There are 17 hotels in Rancho Cordova.  “It’s far more than the hotels,” Sapoznik said. “It’s what’s happening in the restaurants and other service industries.”  Some of those restaurants and services would not be in Rancho Cordova were it not for the visitors and tourists.  There are over 3,000 people working in hospitality and tourism in Rancho.  The $7 million in transient occupancy tax from the hotels is split between the County and the City and can pay for things like firefighters, police, and other community necessities.

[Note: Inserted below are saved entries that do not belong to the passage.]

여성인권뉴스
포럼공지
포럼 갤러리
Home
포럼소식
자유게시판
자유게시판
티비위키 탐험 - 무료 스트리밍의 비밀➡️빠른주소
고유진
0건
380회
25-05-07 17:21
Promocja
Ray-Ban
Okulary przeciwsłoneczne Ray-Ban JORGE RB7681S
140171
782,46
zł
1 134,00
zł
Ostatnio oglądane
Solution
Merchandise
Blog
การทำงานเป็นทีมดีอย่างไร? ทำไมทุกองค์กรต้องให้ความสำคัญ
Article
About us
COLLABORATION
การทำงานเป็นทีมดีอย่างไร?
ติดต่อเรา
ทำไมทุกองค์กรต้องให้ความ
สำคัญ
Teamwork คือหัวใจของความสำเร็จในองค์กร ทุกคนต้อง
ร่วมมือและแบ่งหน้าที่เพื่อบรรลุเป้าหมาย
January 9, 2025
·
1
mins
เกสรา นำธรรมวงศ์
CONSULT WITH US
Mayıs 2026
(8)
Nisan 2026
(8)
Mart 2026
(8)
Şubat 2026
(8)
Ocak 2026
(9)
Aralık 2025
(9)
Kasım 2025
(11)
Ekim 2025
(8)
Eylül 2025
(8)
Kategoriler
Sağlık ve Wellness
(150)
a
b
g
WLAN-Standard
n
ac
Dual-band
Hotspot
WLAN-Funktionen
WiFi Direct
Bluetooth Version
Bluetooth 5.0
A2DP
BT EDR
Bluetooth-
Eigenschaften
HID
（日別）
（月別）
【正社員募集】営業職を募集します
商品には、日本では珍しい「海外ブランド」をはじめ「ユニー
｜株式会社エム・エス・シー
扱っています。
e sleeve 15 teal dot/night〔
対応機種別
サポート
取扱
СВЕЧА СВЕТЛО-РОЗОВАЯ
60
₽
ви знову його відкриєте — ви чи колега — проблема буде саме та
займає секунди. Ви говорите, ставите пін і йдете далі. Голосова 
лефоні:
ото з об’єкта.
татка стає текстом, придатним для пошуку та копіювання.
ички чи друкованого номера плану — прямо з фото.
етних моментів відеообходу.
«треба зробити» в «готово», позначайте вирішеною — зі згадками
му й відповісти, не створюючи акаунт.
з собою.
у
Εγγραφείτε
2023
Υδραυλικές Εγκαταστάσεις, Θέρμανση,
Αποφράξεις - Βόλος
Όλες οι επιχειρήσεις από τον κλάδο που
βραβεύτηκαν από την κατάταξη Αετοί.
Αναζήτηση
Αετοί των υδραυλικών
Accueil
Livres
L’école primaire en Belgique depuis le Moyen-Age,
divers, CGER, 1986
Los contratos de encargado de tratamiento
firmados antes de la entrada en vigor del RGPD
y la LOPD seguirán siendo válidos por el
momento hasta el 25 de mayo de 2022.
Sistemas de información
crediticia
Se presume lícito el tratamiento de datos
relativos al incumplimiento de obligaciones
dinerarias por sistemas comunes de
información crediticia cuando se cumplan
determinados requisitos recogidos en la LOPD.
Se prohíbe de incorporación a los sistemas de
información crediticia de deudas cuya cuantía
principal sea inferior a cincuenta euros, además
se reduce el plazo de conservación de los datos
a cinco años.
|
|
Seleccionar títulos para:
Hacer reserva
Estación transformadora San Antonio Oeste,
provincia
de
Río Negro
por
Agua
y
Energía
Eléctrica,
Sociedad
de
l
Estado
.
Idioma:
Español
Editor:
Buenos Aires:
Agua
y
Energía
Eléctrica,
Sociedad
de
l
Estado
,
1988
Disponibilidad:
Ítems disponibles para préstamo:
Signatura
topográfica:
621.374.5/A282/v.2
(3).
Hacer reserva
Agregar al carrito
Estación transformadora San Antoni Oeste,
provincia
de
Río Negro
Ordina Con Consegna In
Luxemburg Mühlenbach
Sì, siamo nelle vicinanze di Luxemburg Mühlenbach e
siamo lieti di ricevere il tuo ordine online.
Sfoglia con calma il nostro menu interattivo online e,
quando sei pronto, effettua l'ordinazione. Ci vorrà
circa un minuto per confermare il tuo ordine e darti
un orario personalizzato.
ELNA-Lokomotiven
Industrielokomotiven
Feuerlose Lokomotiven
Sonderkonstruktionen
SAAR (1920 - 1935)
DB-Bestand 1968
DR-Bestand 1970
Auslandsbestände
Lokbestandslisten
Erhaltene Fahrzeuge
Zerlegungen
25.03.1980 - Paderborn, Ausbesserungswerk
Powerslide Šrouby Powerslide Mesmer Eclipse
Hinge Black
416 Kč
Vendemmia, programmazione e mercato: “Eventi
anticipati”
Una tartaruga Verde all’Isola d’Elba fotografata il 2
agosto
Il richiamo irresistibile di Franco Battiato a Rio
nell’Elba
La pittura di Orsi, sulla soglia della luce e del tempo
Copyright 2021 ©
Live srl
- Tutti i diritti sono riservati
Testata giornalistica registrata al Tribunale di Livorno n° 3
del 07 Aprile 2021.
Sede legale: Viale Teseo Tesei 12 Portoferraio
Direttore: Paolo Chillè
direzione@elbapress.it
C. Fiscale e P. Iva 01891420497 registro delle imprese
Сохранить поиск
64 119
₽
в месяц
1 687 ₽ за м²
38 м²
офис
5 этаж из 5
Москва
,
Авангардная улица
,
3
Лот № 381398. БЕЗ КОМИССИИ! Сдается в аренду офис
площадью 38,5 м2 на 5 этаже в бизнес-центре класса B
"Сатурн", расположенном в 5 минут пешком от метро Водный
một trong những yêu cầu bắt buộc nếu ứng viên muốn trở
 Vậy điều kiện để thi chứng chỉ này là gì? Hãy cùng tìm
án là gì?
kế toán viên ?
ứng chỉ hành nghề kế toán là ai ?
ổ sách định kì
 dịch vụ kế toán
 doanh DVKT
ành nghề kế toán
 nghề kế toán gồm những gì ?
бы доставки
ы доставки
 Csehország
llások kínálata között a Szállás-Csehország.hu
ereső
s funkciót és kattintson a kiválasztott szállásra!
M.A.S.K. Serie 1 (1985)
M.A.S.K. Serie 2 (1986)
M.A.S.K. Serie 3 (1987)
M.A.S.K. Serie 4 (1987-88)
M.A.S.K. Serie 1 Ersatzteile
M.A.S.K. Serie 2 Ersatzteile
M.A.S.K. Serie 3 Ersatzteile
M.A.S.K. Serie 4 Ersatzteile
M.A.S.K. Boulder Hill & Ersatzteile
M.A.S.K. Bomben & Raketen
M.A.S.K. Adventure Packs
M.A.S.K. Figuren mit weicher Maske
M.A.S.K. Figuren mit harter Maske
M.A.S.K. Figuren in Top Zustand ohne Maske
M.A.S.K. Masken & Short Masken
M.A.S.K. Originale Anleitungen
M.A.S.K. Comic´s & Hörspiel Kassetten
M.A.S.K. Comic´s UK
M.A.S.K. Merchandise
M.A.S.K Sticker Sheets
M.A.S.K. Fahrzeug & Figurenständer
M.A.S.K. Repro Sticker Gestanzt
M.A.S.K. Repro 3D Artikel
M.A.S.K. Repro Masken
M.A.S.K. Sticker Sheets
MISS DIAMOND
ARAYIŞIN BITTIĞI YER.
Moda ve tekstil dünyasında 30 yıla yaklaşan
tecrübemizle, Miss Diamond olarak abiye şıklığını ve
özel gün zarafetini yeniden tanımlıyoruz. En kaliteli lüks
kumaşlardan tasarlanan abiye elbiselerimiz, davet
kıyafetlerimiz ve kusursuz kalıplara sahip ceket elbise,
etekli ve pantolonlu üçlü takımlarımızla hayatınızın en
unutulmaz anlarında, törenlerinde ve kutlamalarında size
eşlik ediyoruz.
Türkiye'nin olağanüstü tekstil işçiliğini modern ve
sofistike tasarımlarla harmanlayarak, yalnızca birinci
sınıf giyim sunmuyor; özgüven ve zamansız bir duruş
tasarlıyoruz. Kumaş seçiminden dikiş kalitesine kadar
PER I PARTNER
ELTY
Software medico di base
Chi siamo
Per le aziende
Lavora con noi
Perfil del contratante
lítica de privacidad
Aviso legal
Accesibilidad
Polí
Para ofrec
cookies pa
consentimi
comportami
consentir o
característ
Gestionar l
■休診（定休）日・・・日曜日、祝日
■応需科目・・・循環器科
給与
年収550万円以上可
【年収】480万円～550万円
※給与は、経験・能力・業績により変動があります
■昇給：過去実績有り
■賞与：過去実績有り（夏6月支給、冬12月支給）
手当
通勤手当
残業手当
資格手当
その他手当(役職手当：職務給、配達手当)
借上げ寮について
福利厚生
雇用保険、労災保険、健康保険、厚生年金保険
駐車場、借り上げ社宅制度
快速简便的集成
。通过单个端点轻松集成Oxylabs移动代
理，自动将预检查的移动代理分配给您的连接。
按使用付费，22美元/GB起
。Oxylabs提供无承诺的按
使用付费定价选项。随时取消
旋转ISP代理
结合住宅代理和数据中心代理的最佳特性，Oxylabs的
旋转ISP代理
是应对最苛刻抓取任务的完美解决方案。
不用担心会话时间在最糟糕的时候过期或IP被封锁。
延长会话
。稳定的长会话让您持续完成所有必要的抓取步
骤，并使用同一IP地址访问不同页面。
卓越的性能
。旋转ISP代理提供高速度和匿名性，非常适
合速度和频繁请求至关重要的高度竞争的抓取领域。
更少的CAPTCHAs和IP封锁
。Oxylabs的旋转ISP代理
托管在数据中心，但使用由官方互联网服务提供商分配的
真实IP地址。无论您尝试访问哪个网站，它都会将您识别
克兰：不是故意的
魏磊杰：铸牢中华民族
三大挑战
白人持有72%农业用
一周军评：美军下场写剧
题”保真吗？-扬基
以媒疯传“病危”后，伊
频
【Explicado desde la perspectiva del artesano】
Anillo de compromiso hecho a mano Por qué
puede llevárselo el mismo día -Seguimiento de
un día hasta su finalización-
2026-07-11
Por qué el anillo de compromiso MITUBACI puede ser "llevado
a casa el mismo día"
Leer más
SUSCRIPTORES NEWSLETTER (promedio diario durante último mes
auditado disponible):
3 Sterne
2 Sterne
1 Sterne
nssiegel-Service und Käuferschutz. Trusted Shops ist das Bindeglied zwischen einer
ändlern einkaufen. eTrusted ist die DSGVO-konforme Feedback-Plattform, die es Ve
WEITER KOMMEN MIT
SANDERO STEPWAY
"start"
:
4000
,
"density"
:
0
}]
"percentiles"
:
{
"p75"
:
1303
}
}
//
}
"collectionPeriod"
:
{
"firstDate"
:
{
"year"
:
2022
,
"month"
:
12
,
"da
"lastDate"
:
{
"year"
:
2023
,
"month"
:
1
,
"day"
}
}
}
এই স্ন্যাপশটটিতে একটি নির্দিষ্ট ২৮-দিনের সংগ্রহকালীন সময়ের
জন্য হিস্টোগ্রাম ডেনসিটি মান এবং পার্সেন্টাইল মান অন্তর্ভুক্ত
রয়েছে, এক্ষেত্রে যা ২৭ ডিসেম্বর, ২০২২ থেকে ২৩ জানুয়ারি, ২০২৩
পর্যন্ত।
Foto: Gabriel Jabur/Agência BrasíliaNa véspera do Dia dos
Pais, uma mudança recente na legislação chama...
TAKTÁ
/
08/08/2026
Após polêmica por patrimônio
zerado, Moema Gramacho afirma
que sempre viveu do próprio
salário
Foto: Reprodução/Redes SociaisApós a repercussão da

In 2019 RCTT entered the digital marketing competition of the Hospitality Sales and Marketing Association International, up against such giants as the Marriott Bonvoy, who won the gold and had an agency of 55 people working on their digital marketing program.  But with Rancho’s 2 ½ person staff, Sapoznik said, “We were able to come up with some pretty cool digital campaigns that were very effective.  And so we received the Silver Adrian Award, which is a great honor for Rancho Cordova and really put us on a big stage there literally in New York just a few weeks ago.”

Sapoznik said that RCTT is a tourism bureau, but he can’t book you a cruise.  “What we do is pretty unique in that we are bringing people into a region – we don’t control them, we don’t own anything, but we are here to... promote everything that’s going on here,” Sapoznik said.  “Beyond what the hotels are doing, beyond what they’re doing at the restaurants and at the service level, all of you, really, in this community are part of that welcome team.  Everybody here can be an ambassador for Rancho Cordova.”

Diann Rogers, president and CEO of the Rancho Cordova Chamber, was talking after the luncheon about Sapoznik’s address.  She was impressed with the statistics he presented.  “It’s important for the residents of Rancho to know and understand the significant impact that our hospitality industry has,” Rogers said, “when you talk about numbers like 600,000 room nights, and nearly 800,000 visitors.” Rogers is one of only two members of the RCTT board who are not directly associated with the hospitality industry.  The other is Micah Runner, Rancho Cordova Deputy City Manager.

RCTT, Rogers said, is a separate entity, a 501 (c) (6) nonprofit, similar to the Chamber of Commerce. “We are not an entity of the City, we’re completely separate, we’re managed separately, we are funded separately, the City is not responsible for our management or for organizing us.”